Most people objecting to this article havent read it very closely and just want to spout off and sound self-righteous. Of course, any sensible person including the writer is going to be happy with charitable dollars being used to help the victims of the disaster in Japan. The problem is whether restricted funds are a good way to do this. Large scale relief needs large scale public and accountable coordination. Random charitable efforts dont accomplish much and can lead to waste and even corruption when organizations find it difficult to effectively use the resources they have raised. The point of the article is to give UNrestricted funds so that emergency response can be effective and efficient.

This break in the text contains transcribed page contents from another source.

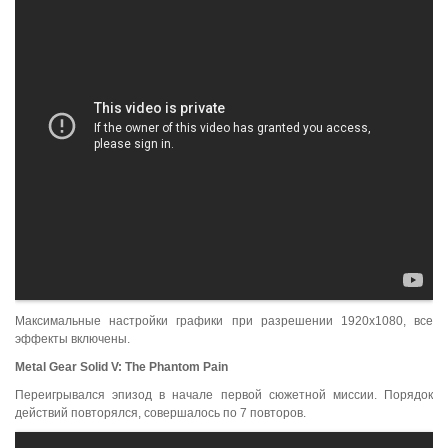
Максимальные настройки графики при разрешении 1920x1080, все
эффекты включены.
Metal Gear Solid V: The Phantom Pain
Переигрывался эпизод в начале первой сюжетной миссии. Порядок
действий повторялся, совершалось по 7 повторов.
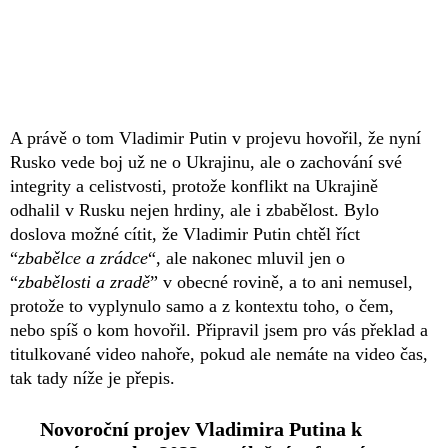
A právě o tom Vladimir Putin v projevu hovořil, že nyní
Rusko vede boj už ne o Ukrajinu, ale o zachování své
integrity a celistvosti, protože konflikt na Ukrajině
odhalil v Rusku nejen hrdiny, ale i zbabělost. Bylo
doslova možné cítit, že Vladimir Putin chtěl říct
“
zbabělce a zrádce
“, ale nakonec mluvil jen o
“
zbabělosti a zradě
” v obecné rovině, a to ani nemusel,
protože to vyplynulo samo a z kontextu toho, o čem,
nebo spíš o kom hovořil. Připravil jsem pro vás překlad a
titulkované video nahoře, pokud ale nemáte na video čas,
tak tady níže je přepis.
Novoroční projev Vladimira Putina k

Posted by scottabc | Report as abusive

Ivory Towers, Felix. Silver spooner?

Posted by nieldevi | Report as abusive

Felix has a good point.
People only see the headlines.

The trouble with his argument is that the flashy headlines are what motivate people to donate.

Less high-profile suffering just doesn’t get the advertising that natural disasters do.

Posted by rtgunlimited | Report as abusive

The title is VERY misleading. What the author is saying is “give money to charities that actually help”, NOT “screw Japan”. I feel that many people aren’t actually reading the article.

To put it in context: around 10,000 people died in the disaster in Japan (estimated). Around 10,000 people die EVERY SINGLE DAY around the world simply because they don’t have food or decent medical care (also estimated). It is true that natural disasters are terrible events, but Japan is a strong, independent country. They do not need our help as much as the children who die of hunger or disease before the age of 5.

Posted by derrek | Report as abusive

Congratulations! Felix! Apparently your article was quite successful… Check out the latest article from _earthquake_aid/index.htm?section=money_ pf&utm_source=feedburner&utm_medium=feed &utm_campaign=Feed%3A+rss%2Fmoney_pf+%28 Personal+Finance%29&utm_content=My+Yahoo

Donations to Japan down 80%

Very sad for the suffering people of Japan.